▶ WHAT YOU NEED TO DO
Extract every line in the items below that contains the string "Array", treating uppercase and lowercase as distinct.

[Entries from a dataset]
************
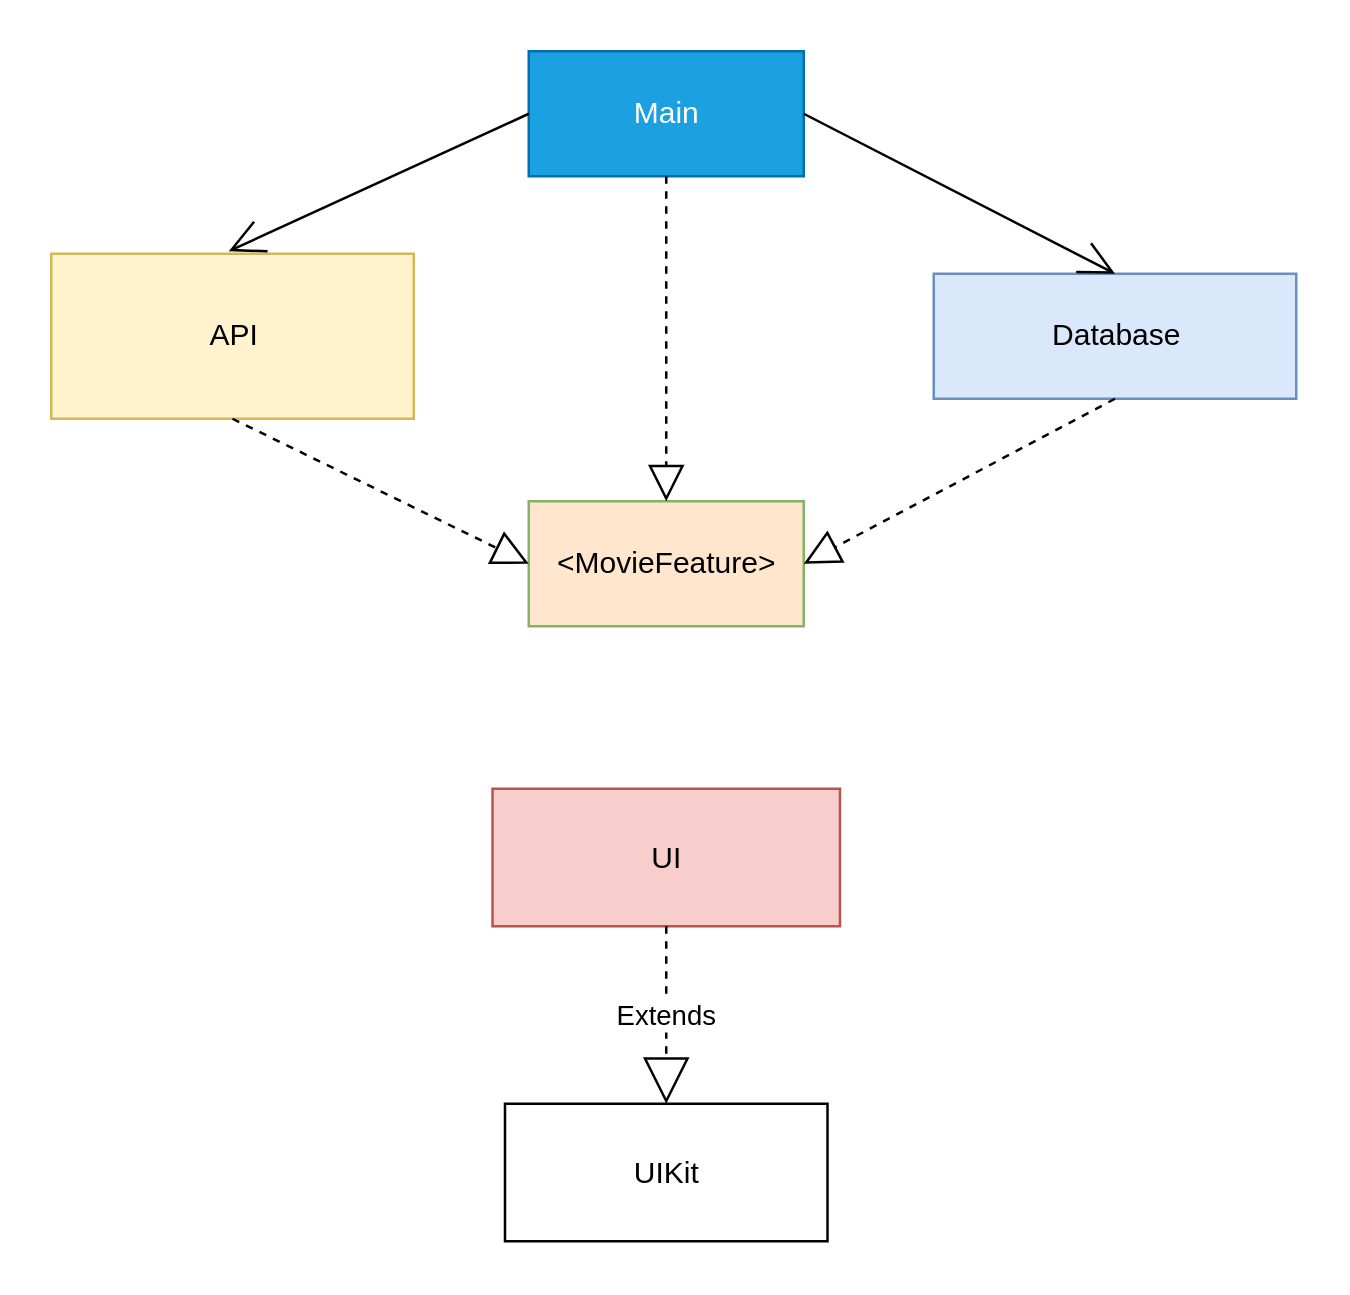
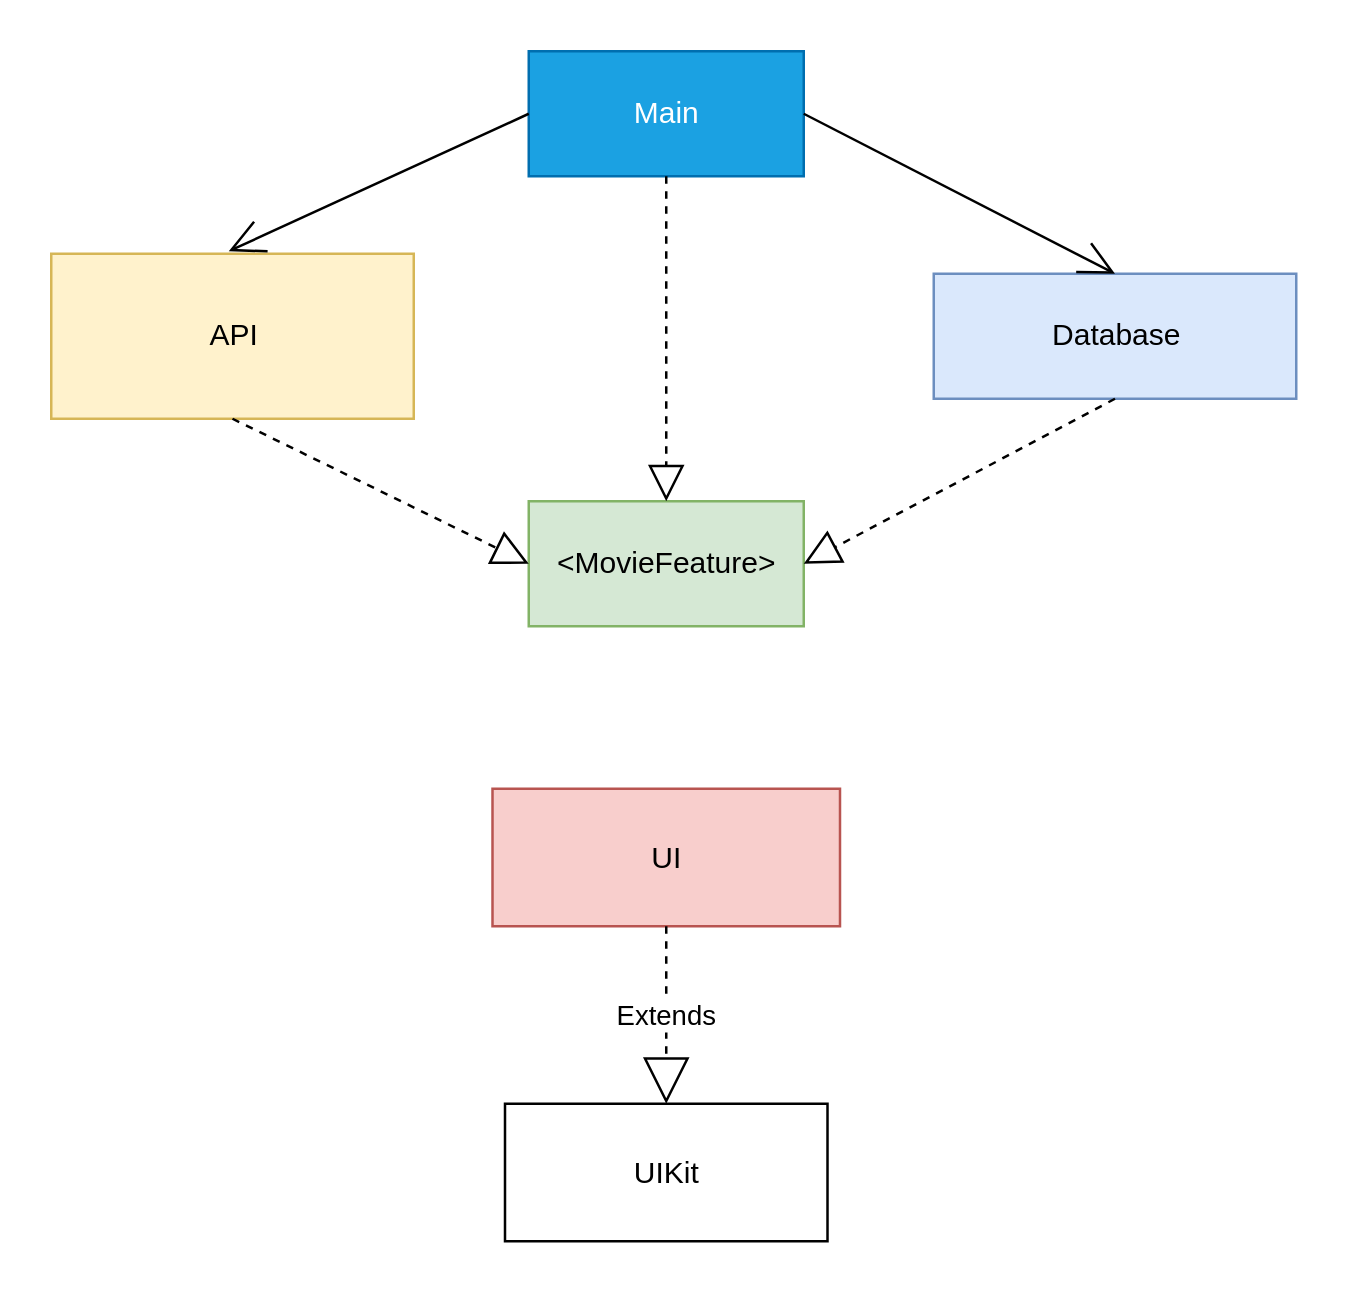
  <mxCell id="0" />
  <mxCell id="1" parent="0" />
  <mxCell id="2" value="API" style="html=1;fillColor=#fff2cc;strokeColor=#d6b656;" parent="1" vertex="1"><mxGeometry x="20" y="101" width="145" height="66" as="geometry" /></mxCell>
- <mxCell id="3" value="&amp;lt;MovieFeature&amp;gt;" style="html=1;fillColor=#ffe6cc;strokeColor=#82b366;" parent="1" vertex="1"><mxGeometry x="211" y="200" width="110" height="50" as="geometry" /></mxCell>
+ <mxCell id="3" value="&amp;lt;MovieFeature&amp;gt;" style="html=1;fillColor=#d5e8d4;strokeColor=#82b366;" parent="1" vertex="1"><mxGeometry x="211" y="200" width="110" height="50" as="geometry" /></mxCell>
  <mxCell id="4" value="" style="endArrow=block;dashed=1;endFill=0;endSize=12;html=1;entryX=0;entryY=0.5;entryDx=0;entryDy=0;exitX=0.5;exitY=1;exitDx=0;exitDy=0;" parent="1" source="2" target="3" edge="1"><mxGeometry width="160" relative="1" as="geometry"><mxPoint x="236" y="112.5" as="sourcePoint" /><mxPoint x="318" y="113" as="targetPoint" /><Array as="points" /></mxGeometry></mxCell>
  <mxCell id="5" value="Database" style="html=1;fillColor=#dae8fc;strokeColor=#6c8ebf;" parent="1" vertex="1"><mxGeometry x="373" y="109" width="145" height="50" as="geometry" /></mxCell>
  <mxCell id="6" value="" style="endArrow=block;dashed=1;endFill=0;endSize=12;html=1;entryX=1;entryY=0.5;entryDx=0;entryDy=0;exitX=0.5;exitY=1;exitDx=0;exitDy=0;" parent="1" source="5" target="3" edge="1"><mxGeometry width="160" relative="1" as="geometry"><mxPoint x="440" y="141" as="sourcePoint" /><mxPoint x="546" y="189" as="targetPoint" /><Array as="points" /></mxGeometry></mxCell>
  <mxCell id="7" value="UI" style="html=1;fillColor=#f8cecc;strokeColor=#b85450;" parent="1" vertex="1"><mxGeometry x="196.5" y="315" width="139" height="55" as="geometry" /></mxCell>
  <mxCell id="8" value="UIKit" style="html=1;" parent="1" vertex="1"><mxGeometry x="201.5" y="441" width="129" height="55" as="geometry" /></mxCell>
  <mxCell id="9" value="Extends" style="endArrow=block;endSize=16;endFill=0;html=1;dashed=1;exitX=0.5;exitY=1;exitDx=0;exitDy=0;entryX=0.5;entryY=0;entryDx=0;entryDy=0;" parent="1" source="7" target="8" edge="1"><mxGeometry width="160" relative="1" as="geometry"><mxPoint x="138" y="323" as="sourcePoint" /><mxPoint x="274" y="437" as="targetPoint" /></mxGeometry></mxCell>
  <mxCell id="10" value="Main" style="html=1;fillColor=#1ba1e2;strokeColor=#006EAF;fontColor=#ffffff;gradientColor=none;" vertex="1" parent="1"><mxGeometry x="211" y="20" width="110" height="50" as="geometry" /></mxCell>
  <mxCell id="11" value="" style="endArrow=open;endFill=1;endSize=12;html=1;exitX=0;exitY=0.5;exitDx=0;exitDy=0;" edge="1" parent="1" source="10"><mxGeometry width="160" relative="1" as="geometry"><mxPoint x="138" y="295" as="sourcePoint" /><mxPoint x="91" y="100" as="targetPoint" /><Array as="points" /></mxGeometry></mxCell>
  <mxCell id="12" value="" style="endArrow=open;endFill=1;endSize=12;html=1;exitX=1;exitY=0.5;exitDx=0;exitDy=0;entryX=0.5;entryY=0;entryDx=0;entryDy=0;" edge="1" parent="1" source="10" target="5"><mxGeometry width="160" relative="1" as="geometry"><mxPoint x="510" y="28" as="sourcePoint" /><mxPoint x="381" y="98" as="targetPoint" /><Array as="points" /></mxGeometry></mxCell>
  <mxCell id="13" value="" style="endArrow=block;dashed=1;endFill=0;endSize=12;html=1;exitX=0.5;exitY=1;exitDx=0;exitDy=0;entryX=0.5;entryY=0;entryDx=0;entryDy=0;" edge="1" parent="1" source="10" target="3"><mxGeometry width="160" relative="1" as="geometry"><mxPoint x="267" y="88" as="sourcePoint" /><mxPoint x="267" y="169" as="targetPoint" /></mxGeometry></mxCell>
************
▶ THE OUTPUT
  <mxCell id="4" value="" style="endArrow=block;dashed=1;endFill=0;endSize=12;html=1;entryX=0;entryY=0.5;entryDx=0;entryDy=0;exitX=0.5;exitY=1;exitDx=0;exitDy=0;" parent="1" source="2" target="3" edge="1"><mxGeometry width="160" relative="1" as="geometry"><mxPoint x="236" y="112.5" as="sourcePoint" /><mxPoint x="318" y="113" as="targetPoint" /><Array as="points" /></mxGeometry></mxCell>
  <mxCell id="6" value="" style="endArrow=block;dashed=1;endFill=0;endSize=12;html=1;entryX=1;entryY=0.5;entryDx=0;entryDy=0;exitX=0.5;exitY=1;exitDx=0;exitDy=0;" parent="1" source="5" target="3" edge="1"><mxGeometry width="160" relative="1" as="geometry"><mxPoint x="440" y="141" as="sourcePoint" /><mxPoint x="546" y="189" as="targetPoint" /><Array as="points" /></mxGeometry></mxCell>
  <mxCell id="11" value="" style="endArrow=open;endFill=1;endSize=12;html=1;exitX=0;exitY=0.5;exitDx=0;exitDy=0;" edge="1" parent="1" source="10"><mxGeometry width="160" relative="1" as="geometry"><mxPoint x="138" y="295" as="sourcePoint" /><mxPoint x="91" y="100" as="targetPoint" /><Array as="points" /></mxGeometry></mxCell>
  <mxCell id="12" value="" style="endArrow=open;endFill=1;endSize=12;html=1;exitX=1;exitY=0.5;exitDx=0;exitDy=0;entryX=0.5;entryY=0;entryDx=0;entryDy=0;" edge="1" parent="1" source="10" target="5"><mxGeometry width="160" relative="1" as="geometry"><mxPoint x="510" y="28" as="sourcePoint" /><mxPoint x="381" y="98" as="targetPoint" /><Array as="points" /></mxGeometry></mxCell>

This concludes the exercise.